Plasma membrane see Protocols 425 and 426

As with ER and Golgi, the plasma membrane is often analysed along with other membrane compartments such as endosomes and the trans-Golgi network (TGN) during studies into membrane trafficking and cell signalling (see Chapter 5). Protocols 4.25 and 4.26 in this chapter, by contrast, are concerned primarily with the bulk (preparative) isolation of these membranes. There are two principal sources for bulk isolation of mammalian plasma membrane that have been used for studies of membrane composition, function and architecture: the human erythrocyte and rat liver. The human erythrocyte membrane in particular is easy to isolate by hypotonic lysis [55] and the lack of internal organelles means that density gradient fractionation is not required (Protocol 4.25). Bacterial limiting membranes also pose relatively few problems [56]. Structures such as desmosomes, tight junctions or an extensive cytoskeleton, effectively stabilize certain plasma membrane domains from polarized tissues against fragmentation during homog-enization. Thus, the contiguous membrane of rat liver or the brush border of intestinal


epithelial cells may also be isolated relatively easily, in the form of sheets, which are rapidly sedimenting and easily separated from most other organelles and membrane vesicles. Protocol 4.26 describes the isolation of the contiguous membrane from rat liver [57].

[Extracted page text data]
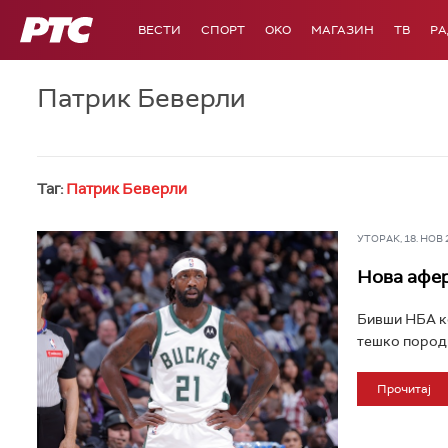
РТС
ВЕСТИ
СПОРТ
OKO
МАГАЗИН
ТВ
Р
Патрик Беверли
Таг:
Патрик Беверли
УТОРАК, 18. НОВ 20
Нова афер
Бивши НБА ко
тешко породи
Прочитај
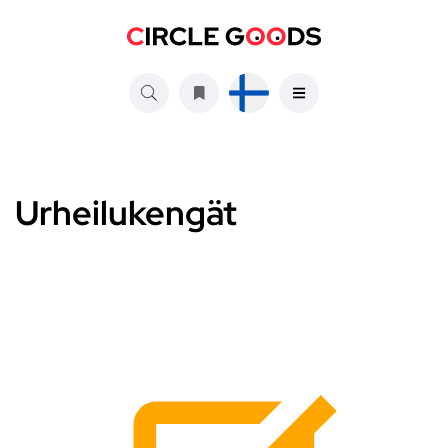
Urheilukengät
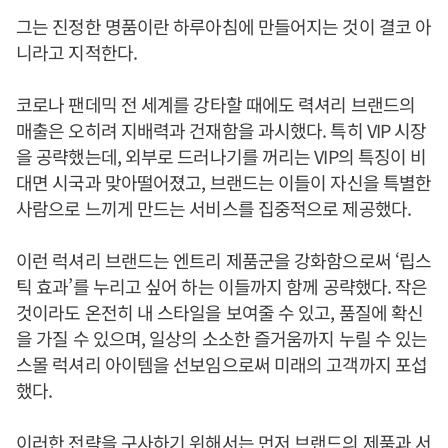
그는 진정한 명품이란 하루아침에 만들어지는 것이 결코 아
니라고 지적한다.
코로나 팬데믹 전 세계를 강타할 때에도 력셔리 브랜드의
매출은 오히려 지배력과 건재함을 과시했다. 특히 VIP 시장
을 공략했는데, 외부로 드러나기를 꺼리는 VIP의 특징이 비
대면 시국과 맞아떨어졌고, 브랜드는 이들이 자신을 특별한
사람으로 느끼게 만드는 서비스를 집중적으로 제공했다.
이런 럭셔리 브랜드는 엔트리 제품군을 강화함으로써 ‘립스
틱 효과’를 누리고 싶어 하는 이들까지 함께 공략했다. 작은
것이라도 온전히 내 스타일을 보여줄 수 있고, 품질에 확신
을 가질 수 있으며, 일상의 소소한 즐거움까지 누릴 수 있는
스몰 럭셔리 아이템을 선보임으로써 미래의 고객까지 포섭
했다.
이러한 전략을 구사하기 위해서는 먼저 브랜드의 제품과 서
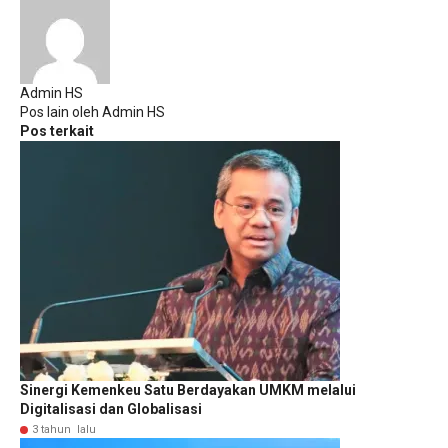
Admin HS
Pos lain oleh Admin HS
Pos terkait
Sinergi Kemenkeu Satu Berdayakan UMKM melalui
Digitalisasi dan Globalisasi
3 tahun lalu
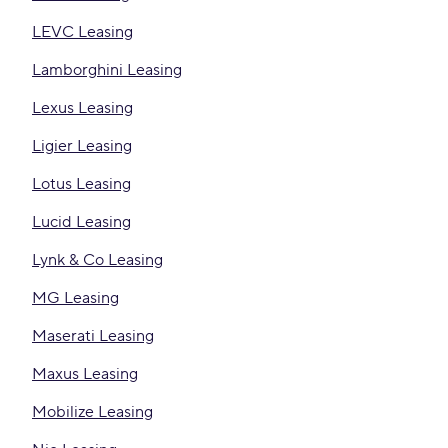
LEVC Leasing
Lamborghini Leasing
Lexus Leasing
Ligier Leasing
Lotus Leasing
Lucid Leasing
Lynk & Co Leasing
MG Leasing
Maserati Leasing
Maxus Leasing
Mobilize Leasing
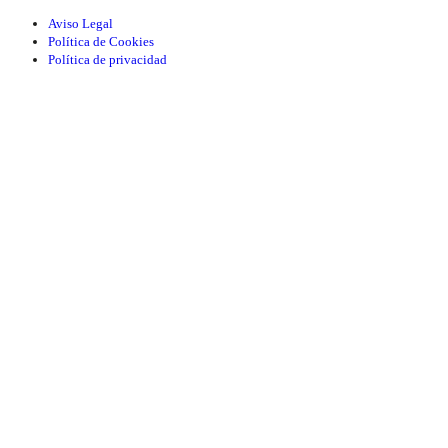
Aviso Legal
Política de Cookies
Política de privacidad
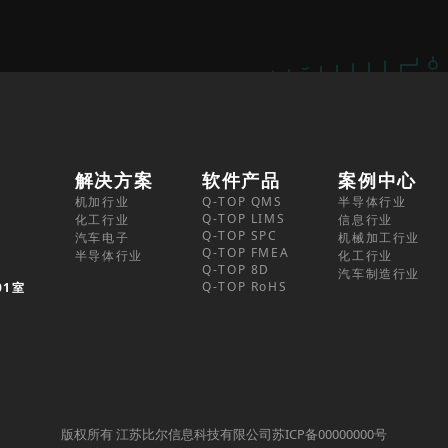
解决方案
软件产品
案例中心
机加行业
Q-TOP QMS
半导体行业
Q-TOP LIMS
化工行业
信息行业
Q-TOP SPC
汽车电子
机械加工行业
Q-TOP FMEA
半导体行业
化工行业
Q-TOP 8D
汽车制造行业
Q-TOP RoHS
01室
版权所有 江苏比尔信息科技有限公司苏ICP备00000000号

◆ **PROBLEM SET**
a. According to the passage on plasma membrane isolation, what are the two principal sources for bulk isolation of mammalian plasma membrane?
b. Extend the passage on plasma membrane isolation, starting after its final sentence.
The material is unrelated to the passage on plasma membrane isolation.

◆ **SOLVED PROBLEMS**
a. The human erythrocyte and rat liver.

b.
Plasma membrane analysis using enzyme markers (Protocols 4.27-4.29)

Routine functional analysis of plasma membrane relies on enzyme assays, principally for Na+/K+-ATPase, 5'-nucleotidase, alkaline phosphatase or alkaline phosphodiesterase. There is considerable variation in levels of these enzymes in plasma membranes from different sources and in the case of cells from polarized tissues; they are often domain-specific. Thus, the Na+/K+-ATPase is readily measured in the human erythrocyte membrane, much less easily measured in the plasma membrane from cultured cells and considerably enriched in the basolateral domains (compared to apical domains) from polarized cells. Alkaline phosphatase, alkaline phosphodiesterase and 5'-nucleotidase are ubiquitous, highly enriched in apical domains and easier to measure than the Na+/K+-ATPase.